**Direction:**
List every line in the rows below that contains the string "Write", copying each such line in full. Matching is case-sensitive.

Extracted data entries

----

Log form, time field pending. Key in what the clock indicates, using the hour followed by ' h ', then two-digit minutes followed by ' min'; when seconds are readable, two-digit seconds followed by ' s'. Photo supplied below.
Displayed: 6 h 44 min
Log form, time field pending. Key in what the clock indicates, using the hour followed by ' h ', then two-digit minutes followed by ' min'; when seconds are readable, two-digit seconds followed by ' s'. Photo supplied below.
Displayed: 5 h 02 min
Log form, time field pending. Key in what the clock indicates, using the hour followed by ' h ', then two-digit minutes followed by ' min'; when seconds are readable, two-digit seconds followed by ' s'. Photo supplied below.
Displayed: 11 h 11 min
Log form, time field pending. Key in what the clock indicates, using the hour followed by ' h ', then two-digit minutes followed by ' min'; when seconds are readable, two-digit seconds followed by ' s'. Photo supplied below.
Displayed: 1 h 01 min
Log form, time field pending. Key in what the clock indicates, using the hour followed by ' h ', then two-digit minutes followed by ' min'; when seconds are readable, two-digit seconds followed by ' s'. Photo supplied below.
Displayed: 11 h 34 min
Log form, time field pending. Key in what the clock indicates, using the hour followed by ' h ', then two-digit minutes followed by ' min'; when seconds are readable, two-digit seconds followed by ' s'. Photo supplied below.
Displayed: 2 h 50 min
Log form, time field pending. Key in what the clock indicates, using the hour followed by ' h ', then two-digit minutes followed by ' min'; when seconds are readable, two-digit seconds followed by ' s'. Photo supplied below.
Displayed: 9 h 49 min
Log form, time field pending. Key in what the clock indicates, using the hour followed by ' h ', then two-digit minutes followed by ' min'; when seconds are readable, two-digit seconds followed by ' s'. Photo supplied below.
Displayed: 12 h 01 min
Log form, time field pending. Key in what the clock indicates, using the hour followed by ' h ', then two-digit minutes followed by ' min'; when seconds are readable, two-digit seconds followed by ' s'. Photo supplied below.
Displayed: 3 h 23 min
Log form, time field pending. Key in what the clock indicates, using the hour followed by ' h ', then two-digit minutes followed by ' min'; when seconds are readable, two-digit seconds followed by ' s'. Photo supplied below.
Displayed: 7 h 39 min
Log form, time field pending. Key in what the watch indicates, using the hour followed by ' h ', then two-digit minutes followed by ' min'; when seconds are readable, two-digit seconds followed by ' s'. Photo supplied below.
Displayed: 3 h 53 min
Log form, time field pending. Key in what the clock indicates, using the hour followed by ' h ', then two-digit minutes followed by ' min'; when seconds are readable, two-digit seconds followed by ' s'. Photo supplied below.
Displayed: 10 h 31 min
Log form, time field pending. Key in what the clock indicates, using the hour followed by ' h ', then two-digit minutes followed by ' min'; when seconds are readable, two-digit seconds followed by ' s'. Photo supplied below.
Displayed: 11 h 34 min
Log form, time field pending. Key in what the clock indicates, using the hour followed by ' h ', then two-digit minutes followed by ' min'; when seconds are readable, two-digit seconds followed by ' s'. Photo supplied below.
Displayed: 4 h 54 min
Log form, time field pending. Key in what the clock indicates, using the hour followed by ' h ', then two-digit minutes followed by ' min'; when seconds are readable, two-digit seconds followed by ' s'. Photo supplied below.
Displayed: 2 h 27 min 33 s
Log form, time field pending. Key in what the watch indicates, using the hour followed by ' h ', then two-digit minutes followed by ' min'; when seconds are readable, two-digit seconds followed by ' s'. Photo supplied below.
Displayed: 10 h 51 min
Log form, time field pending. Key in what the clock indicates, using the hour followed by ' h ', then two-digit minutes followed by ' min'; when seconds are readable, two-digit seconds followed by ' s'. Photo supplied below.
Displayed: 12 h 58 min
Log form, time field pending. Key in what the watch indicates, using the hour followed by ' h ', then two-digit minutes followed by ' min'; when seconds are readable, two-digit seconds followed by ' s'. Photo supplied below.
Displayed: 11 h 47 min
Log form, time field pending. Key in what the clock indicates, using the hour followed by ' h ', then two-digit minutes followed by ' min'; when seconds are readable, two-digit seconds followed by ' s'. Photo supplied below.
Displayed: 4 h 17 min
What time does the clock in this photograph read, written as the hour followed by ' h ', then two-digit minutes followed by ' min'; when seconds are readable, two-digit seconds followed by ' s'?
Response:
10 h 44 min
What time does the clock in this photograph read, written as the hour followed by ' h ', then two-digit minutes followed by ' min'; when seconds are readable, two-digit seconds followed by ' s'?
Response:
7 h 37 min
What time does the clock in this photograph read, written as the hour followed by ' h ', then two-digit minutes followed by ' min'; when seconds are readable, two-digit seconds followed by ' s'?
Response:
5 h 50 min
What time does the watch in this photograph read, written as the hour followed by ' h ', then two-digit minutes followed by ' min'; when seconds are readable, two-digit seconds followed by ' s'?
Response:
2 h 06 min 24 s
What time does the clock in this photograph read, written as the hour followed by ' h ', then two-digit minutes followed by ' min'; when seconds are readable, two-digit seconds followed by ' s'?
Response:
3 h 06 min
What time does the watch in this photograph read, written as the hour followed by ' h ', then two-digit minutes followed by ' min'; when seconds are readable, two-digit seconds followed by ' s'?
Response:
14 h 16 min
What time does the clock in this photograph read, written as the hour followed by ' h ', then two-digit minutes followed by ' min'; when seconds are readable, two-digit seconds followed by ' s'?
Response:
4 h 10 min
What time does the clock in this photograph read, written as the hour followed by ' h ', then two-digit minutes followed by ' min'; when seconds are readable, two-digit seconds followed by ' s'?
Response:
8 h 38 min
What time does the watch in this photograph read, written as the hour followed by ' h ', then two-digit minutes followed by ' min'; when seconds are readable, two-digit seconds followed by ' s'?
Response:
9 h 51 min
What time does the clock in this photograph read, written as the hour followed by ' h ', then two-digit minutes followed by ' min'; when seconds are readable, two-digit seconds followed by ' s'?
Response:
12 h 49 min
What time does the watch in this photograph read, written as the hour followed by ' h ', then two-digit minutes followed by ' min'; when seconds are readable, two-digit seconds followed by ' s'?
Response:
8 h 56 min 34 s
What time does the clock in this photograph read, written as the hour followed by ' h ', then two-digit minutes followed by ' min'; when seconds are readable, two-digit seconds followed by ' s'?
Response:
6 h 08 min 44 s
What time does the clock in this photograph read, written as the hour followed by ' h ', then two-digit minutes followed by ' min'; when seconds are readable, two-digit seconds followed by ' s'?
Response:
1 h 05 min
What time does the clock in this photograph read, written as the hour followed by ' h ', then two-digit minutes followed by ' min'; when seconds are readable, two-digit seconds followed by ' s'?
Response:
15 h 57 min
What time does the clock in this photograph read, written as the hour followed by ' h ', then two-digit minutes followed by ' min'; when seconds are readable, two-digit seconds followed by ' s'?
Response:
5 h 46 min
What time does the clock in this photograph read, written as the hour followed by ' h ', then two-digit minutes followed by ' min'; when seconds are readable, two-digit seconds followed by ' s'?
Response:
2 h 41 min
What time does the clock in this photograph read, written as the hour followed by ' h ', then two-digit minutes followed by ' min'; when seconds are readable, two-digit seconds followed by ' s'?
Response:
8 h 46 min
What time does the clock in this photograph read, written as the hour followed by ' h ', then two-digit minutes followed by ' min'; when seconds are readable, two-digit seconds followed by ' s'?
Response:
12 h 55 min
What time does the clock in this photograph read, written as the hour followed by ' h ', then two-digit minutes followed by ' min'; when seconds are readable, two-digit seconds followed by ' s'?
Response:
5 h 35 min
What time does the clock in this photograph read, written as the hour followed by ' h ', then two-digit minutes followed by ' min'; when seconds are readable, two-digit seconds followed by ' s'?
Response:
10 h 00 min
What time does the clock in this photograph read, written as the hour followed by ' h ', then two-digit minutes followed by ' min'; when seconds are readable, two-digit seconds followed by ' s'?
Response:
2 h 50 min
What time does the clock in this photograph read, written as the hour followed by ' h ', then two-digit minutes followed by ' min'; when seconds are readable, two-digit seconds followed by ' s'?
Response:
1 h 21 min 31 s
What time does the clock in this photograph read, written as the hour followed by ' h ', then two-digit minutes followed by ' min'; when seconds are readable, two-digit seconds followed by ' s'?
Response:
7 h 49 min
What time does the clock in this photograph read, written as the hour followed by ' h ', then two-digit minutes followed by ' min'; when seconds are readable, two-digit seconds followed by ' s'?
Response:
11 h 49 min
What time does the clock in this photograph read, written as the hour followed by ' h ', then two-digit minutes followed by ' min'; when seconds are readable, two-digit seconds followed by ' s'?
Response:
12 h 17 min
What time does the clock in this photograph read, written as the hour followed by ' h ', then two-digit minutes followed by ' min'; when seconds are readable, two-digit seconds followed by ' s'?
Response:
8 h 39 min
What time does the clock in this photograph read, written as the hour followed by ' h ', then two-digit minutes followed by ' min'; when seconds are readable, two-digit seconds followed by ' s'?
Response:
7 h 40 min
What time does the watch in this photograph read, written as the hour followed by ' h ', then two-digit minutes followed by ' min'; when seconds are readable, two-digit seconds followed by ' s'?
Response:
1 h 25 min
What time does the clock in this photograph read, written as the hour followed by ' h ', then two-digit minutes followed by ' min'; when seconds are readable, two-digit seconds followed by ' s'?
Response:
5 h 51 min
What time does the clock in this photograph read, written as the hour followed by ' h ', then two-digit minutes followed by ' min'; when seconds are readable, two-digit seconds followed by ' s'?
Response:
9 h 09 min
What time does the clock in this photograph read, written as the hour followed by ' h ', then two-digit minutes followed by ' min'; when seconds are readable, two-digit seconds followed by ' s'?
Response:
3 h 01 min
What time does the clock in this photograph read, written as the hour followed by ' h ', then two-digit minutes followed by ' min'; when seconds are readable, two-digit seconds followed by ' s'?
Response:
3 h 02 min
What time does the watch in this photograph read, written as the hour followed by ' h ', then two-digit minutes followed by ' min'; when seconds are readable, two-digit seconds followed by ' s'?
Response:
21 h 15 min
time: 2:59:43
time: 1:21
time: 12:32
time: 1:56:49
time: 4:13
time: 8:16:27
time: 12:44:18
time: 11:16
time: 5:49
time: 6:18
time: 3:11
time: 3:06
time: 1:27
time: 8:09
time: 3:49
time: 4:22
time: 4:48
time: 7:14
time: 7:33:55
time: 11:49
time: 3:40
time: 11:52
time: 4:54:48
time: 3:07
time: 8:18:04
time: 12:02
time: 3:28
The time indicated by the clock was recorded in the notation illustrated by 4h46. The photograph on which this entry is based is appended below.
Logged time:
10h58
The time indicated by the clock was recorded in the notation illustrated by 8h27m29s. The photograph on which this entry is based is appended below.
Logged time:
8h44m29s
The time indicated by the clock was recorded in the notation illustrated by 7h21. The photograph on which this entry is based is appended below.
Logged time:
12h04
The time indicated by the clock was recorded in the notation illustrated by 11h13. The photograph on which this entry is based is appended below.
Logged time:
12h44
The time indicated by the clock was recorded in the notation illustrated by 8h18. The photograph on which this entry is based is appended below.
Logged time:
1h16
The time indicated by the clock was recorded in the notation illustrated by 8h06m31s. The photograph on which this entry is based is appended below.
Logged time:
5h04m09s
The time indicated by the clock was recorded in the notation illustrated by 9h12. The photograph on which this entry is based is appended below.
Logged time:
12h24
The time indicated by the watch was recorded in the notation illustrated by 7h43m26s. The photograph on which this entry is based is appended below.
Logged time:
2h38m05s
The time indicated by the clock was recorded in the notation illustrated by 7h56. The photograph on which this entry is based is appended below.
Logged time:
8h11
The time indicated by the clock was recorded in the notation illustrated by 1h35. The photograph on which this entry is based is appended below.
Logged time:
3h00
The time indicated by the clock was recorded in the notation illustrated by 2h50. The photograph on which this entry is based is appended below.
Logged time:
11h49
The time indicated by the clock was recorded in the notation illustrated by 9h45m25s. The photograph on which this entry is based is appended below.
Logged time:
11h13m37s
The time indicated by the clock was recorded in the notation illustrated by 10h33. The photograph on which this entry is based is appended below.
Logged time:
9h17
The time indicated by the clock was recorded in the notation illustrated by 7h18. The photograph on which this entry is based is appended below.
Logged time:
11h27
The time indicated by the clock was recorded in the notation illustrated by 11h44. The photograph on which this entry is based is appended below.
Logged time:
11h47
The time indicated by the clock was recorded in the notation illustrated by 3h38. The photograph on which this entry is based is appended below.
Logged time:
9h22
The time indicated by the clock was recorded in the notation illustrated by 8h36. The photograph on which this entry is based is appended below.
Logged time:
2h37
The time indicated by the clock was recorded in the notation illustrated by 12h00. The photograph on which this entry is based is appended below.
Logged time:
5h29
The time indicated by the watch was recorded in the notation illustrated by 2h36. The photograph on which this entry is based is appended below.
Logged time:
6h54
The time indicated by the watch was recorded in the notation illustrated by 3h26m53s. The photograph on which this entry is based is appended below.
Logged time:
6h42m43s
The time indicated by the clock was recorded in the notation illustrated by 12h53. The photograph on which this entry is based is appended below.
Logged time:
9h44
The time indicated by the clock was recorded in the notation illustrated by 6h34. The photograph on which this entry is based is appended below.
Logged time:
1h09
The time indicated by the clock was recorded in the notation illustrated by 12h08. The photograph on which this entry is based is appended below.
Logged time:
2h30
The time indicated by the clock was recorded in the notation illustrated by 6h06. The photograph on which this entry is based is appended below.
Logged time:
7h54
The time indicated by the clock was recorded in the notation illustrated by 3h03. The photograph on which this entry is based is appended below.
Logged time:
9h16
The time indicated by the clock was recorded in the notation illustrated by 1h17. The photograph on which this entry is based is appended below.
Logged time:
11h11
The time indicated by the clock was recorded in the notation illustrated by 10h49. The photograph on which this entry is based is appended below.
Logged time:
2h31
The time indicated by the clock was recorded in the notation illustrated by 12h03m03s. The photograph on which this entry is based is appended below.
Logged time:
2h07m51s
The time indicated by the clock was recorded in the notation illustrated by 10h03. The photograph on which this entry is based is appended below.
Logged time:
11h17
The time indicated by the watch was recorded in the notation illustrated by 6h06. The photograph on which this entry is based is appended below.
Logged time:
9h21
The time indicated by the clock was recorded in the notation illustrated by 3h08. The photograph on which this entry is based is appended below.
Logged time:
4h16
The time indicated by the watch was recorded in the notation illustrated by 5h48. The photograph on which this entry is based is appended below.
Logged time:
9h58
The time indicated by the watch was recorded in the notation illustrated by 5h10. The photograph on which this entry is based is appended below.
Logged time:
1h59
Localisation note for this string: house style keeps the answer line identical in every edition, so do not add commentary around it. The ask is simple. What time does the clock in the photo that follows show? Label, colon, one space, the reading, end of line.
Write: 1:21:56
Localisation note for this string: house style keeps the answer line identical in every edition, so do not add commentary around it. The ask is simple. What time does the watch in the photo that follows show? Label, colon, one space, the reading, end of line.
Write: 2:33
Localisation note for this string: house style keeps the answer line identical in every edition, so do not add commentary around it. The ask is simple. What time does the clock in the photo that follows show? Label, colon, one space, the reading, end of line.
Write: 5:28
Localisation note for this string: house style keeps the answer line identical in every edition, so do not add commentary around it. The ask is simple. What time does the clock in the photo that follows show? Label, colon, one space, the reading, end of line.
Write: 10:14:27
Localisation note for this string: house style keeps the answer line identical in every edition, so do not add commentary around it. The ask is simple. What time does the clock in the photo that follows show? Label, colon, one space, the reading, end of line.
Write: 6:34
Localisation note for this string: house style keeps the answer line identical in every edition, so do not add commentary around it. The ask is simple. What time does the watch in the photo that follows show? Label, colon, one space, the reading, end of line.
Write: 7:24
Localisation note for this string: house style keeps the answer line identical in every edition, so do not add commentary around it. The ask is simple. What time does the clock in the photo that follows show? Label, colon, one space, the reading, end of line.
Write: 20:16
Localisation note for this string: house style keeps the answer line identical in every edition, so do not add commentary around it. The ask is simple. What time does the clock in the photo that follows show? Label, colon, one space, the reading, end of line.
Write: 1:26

----

**Task answer:**
Write: 1:21:56
Write: 2:33
Write: 5:28
Write: 10:14:27
Write: 6:34
Write: 7:24
Write: 20:16
Write: 1:26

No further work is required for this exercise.